SKOWHEGAN – When physical evidence in the 32-year-old murder case against Jay Mercier seemed to bog down in court last month with tire tracks and old photographs, the state still had one trick left up its prosecutorial sleeve: DNA.
Investigative work by Maine State Police Detective Bryant Jacques, who collected biological samples from Mercier, and scientists at the State Police Crime Lab in Augusta who analyzed them, allowed prosecutors to convict Mercier of the brutal July 1980 murder of 20-year-old Rita St. Peter.
It was the state’s oldest cold-case homicide.
Even so, it’s not that rare anymore to get a guilty verdict by a jury in such an old case, says Assistant Attorney General William Stokes.
“We’re finding increasing success in some of these old cases,” Stokes said.
Even in the 1980s, investigators took fluid samples from rape and murder victims. Samples from St. Peter’s body were taken and stored during a time when no one had even heard of DNA.
Those samples were enough to send Mercier, 57, of Industry, to prison for 25 years to life. He will be sentenced next month.
“It’s a very satisfying feeling to be able to go to the family of murder victims and to tell them we’ve had a break in the case,” Stokes said. “It’s something that they probably never expected; in some instances, they’ve just given up hope.”

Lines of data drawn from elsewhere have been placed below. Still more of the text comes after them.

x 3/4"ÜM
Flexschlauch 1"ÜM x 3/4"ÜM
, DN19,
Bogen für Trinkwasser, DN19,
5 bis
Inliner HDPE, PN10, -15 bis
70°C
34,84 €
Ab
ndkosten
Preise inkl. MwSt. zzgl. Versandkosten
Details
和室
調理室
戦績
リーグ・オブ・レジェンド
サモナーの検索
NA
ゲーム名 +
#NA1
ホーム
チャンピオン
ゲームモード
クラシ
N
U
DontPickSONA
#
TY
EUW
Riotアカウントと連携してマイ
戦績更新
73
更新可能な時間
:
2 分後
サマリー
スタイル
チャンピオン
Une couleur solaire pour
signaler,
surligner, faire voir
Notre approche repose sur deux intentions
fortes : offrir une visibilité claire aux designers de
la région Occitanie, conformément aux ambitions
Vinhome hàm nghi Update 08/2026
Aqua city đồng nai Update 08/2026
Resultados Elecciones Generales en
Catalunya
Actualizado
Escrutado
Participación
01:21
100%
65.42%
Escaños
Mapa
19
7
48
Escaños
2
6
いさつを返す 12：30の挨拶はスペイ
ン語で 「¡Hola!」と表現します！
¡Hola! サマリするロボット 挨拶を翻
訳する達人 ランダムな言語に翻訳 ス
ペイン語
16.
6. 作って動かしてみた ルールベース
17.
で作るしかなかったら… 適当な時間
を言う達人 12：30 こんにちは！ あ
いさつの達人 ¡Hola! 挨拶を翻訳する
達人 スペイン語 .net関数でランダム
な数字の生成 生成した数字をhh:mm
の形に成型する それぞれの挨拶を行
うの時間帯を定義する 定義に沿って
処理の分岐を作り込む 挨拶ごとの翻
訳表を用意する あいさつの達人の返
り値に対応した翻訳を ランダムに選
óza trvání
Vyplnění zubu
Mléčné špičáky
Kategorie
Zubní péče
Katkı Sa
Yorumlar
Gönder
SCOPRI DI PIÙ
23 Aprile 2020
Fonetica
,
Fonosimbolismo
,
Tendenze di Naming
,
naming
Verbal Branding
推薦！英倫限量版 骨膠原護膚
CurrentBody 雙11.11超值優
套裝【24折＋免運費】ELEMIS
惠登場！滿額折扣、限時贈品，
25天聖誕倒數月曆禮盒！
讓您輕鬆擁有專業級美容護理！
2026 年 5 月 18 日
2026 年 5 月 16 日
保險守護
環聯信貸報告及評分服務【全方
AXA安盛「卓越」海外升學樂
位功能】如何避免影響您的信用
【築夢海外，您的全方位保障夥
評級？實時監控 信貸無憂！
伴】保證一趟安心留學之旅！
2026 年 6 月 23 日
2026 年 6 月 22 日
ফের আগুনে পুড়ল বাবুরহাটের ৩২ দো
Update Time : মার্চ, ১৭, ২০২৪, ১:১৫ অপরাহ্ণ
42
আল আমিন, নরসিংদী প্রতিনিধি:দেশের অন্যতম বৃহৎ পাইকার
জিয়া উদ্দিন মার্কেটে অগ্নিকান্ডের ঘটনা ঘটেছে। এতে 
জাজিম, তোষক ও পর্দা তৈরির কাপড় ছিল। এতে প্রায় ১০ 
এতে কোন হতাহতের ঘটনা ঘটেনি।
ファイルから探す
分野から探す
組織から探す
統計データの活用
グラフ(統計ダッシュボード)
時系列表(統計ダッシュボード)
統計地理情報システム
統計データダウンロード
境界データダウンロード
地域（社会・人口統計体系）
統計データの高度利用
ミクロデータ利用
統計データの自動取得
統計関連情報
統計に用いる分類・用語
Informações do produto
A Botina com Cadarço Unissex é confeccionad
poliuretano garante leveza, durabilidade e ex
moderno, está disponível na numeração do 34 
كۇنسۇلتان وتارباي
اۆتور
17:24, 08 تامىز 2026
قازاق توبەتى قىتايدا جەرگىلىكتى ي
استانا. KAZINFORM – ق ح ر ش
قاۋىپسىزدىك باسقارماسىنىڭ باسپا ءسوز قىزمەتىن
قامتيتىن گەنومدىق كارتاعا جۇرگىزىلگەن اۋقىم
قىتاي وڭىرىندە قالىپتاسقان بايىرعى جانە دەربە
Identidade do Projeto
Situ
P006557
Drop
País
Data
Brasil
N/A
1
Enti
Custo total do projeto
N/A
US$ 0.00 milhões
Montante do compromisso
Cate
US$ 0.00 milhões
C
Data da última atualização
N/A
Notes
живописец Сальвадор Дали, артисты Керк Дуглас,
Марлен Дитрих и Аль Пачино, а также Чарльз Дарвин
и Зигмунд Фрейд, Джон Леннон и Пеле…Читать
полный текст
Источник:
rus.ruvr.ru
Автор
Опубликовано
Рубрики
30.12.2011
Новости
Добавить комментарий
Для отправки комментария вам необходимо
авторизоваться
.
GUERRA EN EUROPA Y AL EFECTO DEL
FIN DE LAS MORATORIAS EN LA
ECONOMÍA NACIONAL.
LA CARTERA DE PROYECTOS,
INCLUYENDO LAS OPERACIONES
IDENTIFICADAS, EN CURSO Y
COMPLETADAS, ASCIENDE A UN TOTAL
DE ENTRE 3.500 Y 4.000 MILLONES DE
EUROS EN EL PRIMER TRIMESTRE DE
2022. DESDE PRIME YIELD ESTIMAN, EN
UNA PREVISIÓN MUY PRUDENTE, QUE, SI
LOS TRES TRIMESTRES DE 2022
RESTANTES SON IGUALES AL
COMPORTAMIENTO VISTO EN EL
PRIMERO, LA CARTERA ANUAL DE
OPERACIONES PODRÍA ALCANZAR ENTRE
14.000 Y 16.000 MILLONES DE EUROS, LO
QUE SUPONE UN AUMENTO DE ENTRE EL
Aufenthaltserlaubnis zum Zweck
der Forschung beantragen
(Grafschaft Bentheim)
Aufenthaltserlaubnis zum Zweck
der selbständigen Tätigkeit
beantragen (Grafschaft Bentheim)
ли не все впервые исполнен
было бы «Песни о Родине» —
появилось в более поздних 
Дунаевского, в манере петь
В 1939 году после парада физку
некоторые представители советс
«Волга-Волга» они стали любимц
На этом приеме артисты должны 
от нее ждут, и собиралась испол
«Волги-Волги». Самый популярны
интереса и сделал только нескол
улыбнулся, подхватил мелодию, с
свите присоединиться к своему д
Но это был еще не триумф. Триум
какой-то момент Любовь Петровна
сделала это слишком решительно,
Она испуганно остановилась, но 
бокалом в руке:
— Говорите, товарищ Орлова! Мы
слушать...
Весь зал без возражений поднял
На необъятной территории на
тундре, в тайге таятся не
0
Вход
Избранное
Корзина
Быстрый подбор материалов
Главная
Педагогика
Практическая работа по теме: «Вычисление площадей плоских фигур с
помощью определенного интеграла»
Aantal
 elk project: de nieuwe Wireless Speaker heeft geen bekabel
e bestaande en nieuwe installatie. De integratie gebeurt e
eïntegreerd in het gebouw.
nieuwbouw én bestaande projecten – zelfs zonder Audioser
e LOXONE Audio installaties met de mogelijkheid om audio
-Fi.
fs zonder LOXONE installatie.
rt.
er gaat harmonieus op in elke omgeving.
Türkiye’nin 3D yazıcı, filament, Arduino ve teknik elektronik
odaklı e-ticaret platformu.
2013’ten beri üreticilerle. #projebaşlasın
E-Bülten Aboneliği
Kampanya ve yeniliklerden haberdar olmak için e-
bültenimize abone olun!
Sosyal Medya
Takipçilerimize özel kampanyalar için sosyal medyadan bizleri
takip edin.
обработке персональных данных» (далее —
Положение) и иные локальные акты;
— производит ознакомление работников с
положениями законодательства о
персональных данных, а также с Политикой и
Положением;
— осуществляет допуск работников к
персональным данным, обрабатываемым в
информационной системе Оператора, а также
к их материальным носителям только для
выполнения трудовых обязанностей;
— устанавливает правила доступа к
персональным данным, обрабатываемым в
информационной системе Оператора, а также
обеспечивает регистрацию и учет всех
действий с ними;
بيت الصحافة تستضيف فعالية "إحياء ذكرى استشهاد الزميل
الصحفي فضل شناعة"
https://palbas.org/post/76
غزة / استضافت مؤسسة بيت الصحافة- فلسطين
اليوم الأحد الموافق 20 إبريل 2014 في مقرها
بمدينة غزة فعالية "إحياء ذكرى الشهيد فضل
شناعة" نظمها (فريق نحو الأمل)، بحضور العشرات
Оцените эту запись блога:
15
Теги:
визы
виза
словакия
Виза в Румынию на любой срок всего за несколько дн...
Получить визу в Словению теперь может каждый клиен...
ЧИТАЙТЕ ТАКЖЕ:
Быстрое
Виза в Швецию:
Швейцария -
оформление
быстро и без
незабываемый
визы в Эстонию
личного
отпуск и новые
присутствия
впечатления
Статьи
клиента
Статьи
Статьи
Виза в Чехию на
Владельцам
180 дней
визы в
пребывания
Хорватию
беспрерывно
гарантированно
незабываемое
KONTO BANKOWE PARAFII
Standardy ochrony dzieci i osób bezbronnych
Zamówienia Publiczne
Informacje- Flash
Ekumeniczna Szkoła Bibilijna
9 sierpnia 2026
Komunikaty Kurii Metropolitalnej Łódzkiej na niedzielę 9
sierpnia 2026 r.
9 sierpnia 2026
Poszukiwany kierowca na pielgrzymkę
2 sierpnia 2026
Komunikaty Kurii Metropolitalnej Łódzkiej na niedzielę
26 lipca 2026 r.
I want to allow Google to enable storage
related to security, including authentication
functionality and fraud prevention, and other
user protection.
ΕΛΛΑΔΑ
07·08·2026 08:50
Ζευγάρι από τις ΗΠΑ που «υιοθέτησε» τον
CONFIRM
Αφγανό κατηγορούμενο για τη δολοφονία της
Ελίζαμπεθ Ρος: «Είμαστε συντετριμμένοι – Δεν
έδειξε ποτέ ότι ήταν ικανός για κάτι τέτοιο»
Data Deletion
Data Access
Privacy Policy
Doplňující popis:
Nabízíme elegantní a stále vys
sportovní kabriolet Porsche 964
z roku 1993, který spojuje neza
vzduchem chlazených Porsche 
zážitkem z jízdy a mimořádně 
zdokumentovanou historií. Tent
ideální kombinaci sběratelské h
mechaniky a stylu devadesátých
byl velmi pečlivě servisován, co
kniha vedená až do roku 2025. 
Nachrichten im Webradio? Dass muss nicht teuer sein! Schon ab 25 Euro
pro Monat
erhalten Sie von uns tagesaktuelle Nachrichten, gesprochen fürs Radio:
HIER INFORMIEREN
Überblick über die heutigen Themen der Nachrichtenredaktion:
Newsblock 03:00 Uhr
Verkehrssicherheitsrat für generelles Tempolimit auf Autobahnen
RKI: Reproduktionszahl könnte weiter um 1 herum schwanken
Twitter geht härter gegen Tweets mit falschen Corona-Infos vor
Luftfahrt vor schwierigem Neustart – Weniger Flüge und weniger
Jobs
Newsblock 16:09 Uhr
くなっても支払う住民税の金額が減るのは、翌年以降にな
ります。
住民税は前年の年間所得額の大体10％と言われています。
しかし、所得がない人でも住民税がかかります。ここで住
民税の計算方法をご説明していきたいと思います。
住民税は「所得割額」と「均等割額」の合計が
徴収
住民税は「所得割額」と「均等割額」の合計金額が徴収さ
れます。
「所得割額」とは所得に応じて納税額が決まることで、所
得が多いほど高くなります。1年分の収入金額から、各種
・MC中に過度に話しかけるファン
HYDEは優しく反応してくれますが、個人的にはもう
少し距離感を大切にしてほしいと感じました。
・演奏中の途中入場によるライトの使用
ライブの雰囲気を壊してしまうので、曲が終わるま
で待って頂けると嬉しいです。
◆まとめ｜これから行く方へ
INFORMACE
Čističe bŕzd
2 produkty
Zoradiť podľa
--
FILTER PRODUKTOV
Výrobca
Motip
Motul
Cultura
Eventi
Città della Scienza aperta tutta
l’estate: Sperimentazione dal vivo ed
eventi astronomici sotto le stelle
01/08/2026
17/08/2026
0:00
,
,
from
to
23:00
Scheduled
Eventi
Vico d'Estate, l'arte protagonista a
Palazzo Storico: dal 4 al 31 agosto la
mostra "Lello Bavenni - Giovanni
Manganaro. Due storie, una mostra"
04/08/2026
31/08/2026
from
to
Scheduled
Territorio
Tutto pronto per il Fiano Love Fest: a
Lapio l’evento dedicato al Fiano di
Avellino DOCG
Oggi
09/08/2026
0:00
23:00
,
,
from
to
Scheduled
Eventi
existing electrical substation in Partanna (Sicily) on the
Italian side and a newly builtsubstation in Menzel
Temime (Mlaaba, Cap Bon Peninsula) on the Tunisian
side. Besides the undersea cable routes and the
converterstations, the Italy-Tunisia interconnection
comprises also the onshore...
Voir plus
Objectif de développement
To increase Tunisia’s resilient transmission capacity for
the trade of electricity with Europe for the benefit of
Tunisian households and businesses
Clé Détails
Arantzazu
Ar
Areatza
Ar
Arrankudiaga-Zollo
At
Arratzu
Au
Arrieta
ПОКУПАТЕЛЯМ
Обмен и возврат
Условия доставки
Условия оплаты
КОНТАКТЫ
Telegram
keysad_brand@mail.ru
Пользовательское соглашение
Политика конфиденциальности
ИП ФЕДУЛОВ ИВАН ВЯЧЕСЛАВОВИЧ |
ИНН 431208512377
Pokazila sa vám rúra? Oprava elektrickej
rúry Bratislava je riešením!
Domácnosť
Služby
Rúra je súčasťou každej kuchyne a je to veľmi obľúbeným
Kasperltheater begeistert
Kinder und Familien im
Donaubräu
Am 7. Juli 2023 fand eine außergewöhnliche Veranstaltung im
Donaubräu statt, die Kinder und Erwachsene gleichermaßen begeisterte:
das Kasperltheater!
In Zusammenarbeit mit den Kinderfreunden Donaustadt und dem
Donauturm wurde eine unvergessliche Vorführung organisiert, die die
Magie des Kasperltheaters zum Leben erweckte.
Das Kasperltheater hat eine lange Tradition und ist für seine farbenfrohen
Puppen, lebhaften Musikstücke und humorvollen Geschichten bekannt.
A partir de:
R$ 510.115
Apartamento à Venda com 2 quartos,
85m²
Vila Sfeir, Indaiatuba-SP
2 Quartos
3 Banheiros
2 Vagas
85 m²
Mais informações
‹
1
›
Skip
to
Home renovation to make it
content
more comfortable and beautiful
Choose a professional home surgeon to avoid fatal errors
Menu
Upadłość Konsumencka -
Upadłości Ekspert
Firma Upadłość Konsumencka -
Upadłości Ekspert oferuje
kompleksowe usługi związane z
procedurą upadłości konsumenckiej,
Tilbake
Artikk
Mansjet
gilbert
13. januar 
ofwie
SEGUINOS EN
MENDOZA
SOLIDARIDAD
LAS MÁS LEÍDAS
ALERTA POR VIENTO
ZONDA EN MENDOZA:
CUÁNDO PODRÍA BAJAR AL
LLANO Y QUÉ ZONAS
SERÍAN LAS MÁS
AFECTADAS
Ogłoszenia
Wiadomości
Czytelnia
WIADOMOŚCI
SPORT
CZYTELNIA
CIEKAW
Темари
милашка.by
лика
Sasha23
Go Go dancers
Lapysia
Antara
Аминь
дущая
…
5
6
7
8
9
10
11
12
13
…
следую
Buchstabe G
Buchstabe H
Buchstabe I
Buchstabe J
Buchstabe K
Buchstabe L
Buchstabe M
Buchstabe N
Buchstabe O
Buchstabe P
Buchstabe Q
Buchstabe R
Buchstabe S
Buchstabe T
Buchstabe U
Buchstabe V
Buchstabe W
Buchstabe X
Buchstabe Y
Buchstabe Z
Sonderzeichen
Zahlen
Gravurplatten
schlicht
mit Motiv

Stokes points to the murder trial of Albert Cochran in 1999, when the Attorney General’s Office got a conviction using DNA samples taken from murder victim Janet Baxter in 1976.
“That was unsolved for almost 23 years,” he said.
There was the case against Thomas Mitchell Jr., who was indicted in September 2006 in the 1983 stabbing death of 23-year-old Judith Flagg in her Fayette home. Like Mercier, Mitchell had been a prime suspect for some time.
DNA found under Flagg’s fingernails was linked to Mitchell. After a jury convicted him, he was sentenced in August 2009 to life in prison without parole.
Walt McKee, an Augusta attorney on the board of the Maine Association of Criminal Defense Lawyers, says DNA evidence can work both ways — it also can clear a suspect of criminal charges.
“I tried a case in Hancock County a couple of years ago where the DNA evidence was really important,” McKee said. “It was obtained, it came back and it was not my client’s DNA. In fact, no DNA was found, which in the context of that case was crucial, and he was found not guilty.”
McKee said DNA evidence in criminal cases changes the game for defense lawyers and how they represent a client. He said it requires lawyers to gain expertise in areas of biological and medical science that most trial lawyers do not have.
“Evidence collection becomes that much more critical, because of the risk of cross-contamination,” he said. “It requires a lot more preparation and it certainly has increased the cost of defending a major case where DNA is involved because of the cost of a DNA expert for the defense to at least review the evidence.”
Maine went online with its first DNA laboratory in August 1997, replacing the science of serology, examining serums and human tissue fluids under a microscope, hoping comparisons with other samples would stand up in court.
Without the genetic profile of DNA, they often didn’t.
Stokes said the Attorney General’s Office now has a prosecutor, Assistant Attorney General Laura Nomani, who works only on cold cases. Nomani worked with Assistant Attorney General Andrew Benson in prosecuting Jay Mercier.
Another prominent murder case in which DNA evidence led to a conviction was that of Edward J. Hackett, who killed Colby College senior Dawn Rossignol of Medway in September 2003. Police used a flake of Hackett’s skin to link him to Rossignol’s car, and in turn to her brutal murder.
Most recently, Juan Contreras of Waltham, Mass., was charged with killing 81-year-old Grace Burton in her Farmington home in June 2010. Contreras was linked to the slaying through DNA. He has pleaded not guilty.
The trial is set for November, and Contreras last week waived his right to a jury trial.
“We’re having more success. Many times it’s the result of DNA technology that helps us, in other cases it’s persistence by law enforcement,” Stokes said.
Detective Bryant Jacques, who ultimately brought Mercier to justice, did so with that same persistence, according to State Police Lt. Christopher Coleman, commander of the Major Crimes Unit North.
Jacques took the first step in the DNA process by taking a cigarette butt Mercier had been smoking during his first interview with him in January 2010 and sending it to the lab for DNA testing.
Mercier’s saliva showed a DNA profile that matched samples taken from St. Peter’s body. He used that evidence to get a warrant for an oral swab from Mercier for more conclusive evidence.
It was a match.
“It was an exciting investigation to work,” Jacques said. “There was a lot of teamwork; there’s a lot of planning involved, a lot of strategy to try to tie up loose ends, to locate witnesses who are no longer available for a lot different reasons.
“There’s a great sense of relief for myself, the department, the family and everyone who was involved working on the case. There’s a lot of relief that justice finally has come forward. It’s something that never goes away, and to hear about how the family felt and to see their expressions of joy was a huge relief.”